No matter what size the beverage manufacturer or distributor, proximity to customers and truck utilization are universal cost challenges. That's why Silver Eagle has chosen to build facilities closer to key markets and to use logistics technology to make best use of those facilities.

"If you weigh the differences with the drive time, it's worth it to be closer to the customer," Bob Boblitt told MH&L during a tour of Silver Eagle's Houston DC a year ago. He's the company's executive vice president and COO. "Our enemy is windshield time. I can't tell you the number of times our customer said the competition isn't servicing them with the frequency they want because they're too far away. We have sites located generally so we can service those special events our customers promote."

Silver Eagle is rolling out AGI's WMS throughout its entire system, including a new site in Pasadena, Tex. This is a location-based inventory system in which every SKU has a place—and given the location requirements of a product like beer it allows management to know what product is on current pull. Silver Eagle has grown so rapidly and taken on so many SKUs over such a short period of time that even a year ago it was anxious to get its Pasadena facility up and running. This facility adds 240,000 sq ft of warehousing space to the network and creates better transparency so management can better observe performance and set benchmarks. 

The benefits of their WMS extend to the delivery process.  Silver Eagle is sequencing their routes throughout all locations, which they had not done in the past, according to Bryant.

"When they sequence their routes we're able to use technology to build the pallets to the top of each bay in order delivery sequence," he says. "We're able to have full pallet utilization in the warehouse. It optimizes the delivery side, fleet utilization and the warehouse. Their customers' demands, particularly their larger clients, are increasing. That means they need to take advantage of automatic ship notices, particularly for Walmart and the large grocery store chains, and they need compliant labeling so that the big chains can receive product very quickly."

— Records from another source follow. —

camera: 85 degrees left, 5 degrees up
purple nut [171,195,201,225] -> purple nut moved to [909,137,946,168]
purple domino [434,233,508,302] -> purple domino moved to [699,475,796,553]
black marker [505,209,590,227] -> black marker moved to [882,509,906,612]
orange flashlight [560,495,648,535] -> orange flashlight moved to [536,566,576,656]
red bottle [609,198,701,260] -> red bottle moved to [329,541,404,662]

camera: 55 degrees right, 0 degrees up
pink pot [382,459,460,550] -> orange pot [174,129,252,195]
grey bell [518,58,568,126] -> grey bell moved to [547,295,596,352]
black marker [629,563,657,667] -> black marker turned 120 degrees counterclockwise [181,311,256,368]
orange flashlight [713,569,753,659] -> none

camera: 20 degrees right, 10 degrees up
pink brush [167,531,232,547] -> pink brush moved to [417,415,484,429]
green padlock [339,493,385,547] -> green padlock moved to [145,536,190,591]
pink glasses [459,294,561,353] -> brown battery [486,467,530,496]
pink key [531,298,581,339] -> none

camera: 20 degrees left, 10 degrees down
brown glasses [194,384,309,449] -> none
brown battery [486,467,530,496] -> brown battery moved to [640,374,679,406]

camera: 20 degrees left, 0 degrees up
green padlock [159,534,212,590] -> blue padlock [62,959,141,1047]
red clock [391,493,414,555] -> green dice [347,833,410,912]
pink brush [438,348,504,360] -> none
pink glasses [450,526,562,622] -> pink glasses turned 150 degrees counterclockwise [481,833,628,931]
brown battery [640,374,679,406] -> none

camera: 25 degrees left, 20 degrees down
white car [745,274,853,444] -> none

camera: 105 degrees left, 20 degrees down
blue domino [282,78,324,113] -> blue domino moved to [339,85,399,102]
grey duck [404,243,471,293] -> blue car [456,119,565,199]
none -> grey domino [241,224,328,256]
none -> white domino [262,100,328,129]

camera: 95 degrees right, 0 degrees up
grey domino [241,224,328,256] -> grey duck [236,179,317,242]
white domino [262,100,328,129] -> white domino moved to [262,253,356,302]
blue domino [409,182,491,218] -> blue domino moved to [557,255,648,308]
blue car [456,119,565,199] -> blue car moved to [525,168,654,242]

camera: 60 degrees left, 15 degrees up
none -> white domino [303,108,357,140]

Climate control adds another layer of complexity for the beverage business, especially in the growing craft beer industry.

"We're seeing a growing trend among craft beer wholesalers and manufacturers that require a cooler stored environment or at least climate controlled which is driving up the cost of their facilities and changing how they fulfill those orders from a picking process in the warehouse," Bryant says. He adds that staffing changes and order volatility make some level of automation a necessity.

"At Silver Eagle's San Antonio facility they can have 20,000 cases to fulfill in one day and 60,000 the next," he concludes. "They can't staff affordably the whole time for 60,000 cases so they need technology in place that can leverage a flexible temporary staff to handle those high volume periods. But also since they take their orders until a cutoff time of 6:30 pm and it has to be delivered the next morning, they need the flexibility in the facility to be able to fulfill all of those orders in one night."